Asset Protection For Life

Blog-Image-01

I’ve always been a big believer in the concept that life is very simple if you allow it to be. I think the same holds true with Asset Protection. So long as you do a little bit of planning, you can receive a very high level of Asset Protection with very little work.

Here’s an example:

The other day I had a client – just call him M.–give me a call.

It seems he had messed up his taxes for the last few years and was going to owe about four or five hundred thousand dollars to the IRS.

Even though it was a relatively large amount, he had a great attitude about the whole thing. He knew he messed up; he knew he owed it; and he wanted to pay it off, but he wanted to do it under his terms, not the IRS’s.

At that point I inquired as to what, if any, planning he had engaged in before incurring the tax debt. He pretty much said that everything would have to be scrapped and started over from scratch (he bought a fancy package from a guy called Bill Reed) . . . in short, he had no protection.

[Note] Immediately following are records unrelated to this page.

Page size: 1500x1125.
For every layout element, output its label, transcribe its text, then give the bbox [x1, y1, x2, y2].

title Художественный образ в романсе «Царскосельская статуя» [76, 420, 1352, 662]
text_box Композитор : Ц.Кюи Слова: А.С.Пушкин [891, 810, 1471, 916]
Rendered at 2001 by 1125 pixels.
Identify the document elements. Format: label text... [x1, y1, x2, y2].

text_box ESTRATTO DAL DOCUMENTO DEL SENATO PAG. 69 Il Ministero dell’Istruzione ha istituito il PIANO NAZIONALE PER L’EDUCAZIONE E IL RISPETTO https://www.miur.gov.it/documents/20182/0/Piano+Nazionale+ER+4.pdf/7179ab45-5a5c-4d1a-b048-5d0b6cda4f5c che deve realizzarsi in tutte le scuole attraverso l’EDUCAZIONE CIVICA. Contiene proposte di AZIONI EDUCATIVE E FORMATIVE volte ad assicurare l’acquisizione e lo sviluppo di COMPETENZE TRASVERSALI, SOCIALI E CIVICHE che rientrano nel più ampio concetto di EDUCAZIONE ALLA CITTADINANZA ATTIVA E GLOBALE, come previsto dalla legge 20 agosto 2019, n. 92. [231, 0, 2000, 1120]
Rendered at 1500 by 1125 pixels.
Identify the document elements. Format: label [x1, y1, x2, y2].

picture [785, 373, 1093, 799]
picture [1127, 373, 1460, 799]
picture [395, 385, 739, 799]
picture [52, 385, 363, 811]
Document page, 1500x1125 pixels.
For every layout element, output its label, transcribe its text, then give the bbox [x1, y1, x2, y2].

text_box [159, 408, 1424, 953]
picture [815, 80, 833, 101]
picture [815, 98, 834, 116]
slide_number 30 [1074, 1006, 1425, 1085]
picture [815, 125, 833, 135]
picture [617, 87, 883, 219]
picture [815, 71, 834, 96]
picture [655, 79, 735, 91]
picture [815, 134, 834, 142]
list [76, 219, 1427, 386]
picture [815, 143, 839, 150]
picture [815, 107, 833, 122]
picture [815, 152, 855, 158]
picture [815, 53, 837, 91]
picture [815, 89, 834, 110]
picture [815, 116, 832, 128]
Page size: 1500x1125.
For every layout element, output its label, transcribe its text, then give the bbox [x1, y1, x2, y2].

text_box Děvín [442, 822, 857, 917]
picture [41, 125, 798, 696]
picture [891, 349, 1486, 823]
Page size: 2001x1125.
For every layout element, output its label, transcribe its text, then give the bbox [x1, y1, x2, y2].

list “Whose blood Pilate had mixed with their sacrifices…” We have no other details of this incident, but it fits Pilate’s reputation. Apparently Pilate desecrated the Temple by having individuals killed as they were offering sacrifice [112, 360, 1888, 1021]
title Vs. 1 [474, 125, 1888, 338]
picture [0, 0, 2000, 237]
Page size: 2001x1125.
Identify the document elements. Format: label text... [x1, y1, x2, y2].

Now there was a slight twist to his situation. His successful aunt cared a great deal about him and was planning to give him $1.8 million when she passed away. In fact, due to her health, the gift is probably mere months away. The challenge is that when he told her about his issues with the IRS, she became very upset and said she didn’t want to leave anything to him if the IRS was going to just take it away.

Bummer.

Let’s pause for a moment and consider 99% of estate plans, flawed estate plans if you will. It doesn’t matter if someone is using a trust, will, or both, they typically provide that their heirs or beneficiaries will be given assets outright. That is to say that little Johnny and little Susie will get the cash, car or home transferred into their name when Mom and Dad pass away. Sure, Mom and Dad might spread out the inheritance where 50% is given at 18 and 50% given at 35 or some similar plan, but in the end, the kids get the assets outright.

That is just stupid.

Why? Because if Johnny or Susie get a judgment against them, the “judgment creditor” has the same rights in Johnny or Susie’s assets that Johnny and Susie do. If Johnny and Susie own the asset outright and are free to do anything with it, then the judgment creditors enjoy the exact same rights, which means the judgment creditors are going to take away those assets, and there is no protection. If Johnny or Susie owe the IRS money and receive a large inheritance, the IRS can get the inheritance.

Lets get a bit personal and talk about divorce. If you inherit a few million dollars and just so happen to be married to a predatory spouse, what is going to happen in divorce? If instead the money is set up in a trust, how much is the ex-love of your life going to receive?

Let’s go back to M. If his aunt leaves him $1.8 million outright, in hard, cold cash, and the IRS has a lien against him for $500,000, guess who is paid first? Yep, the IRS.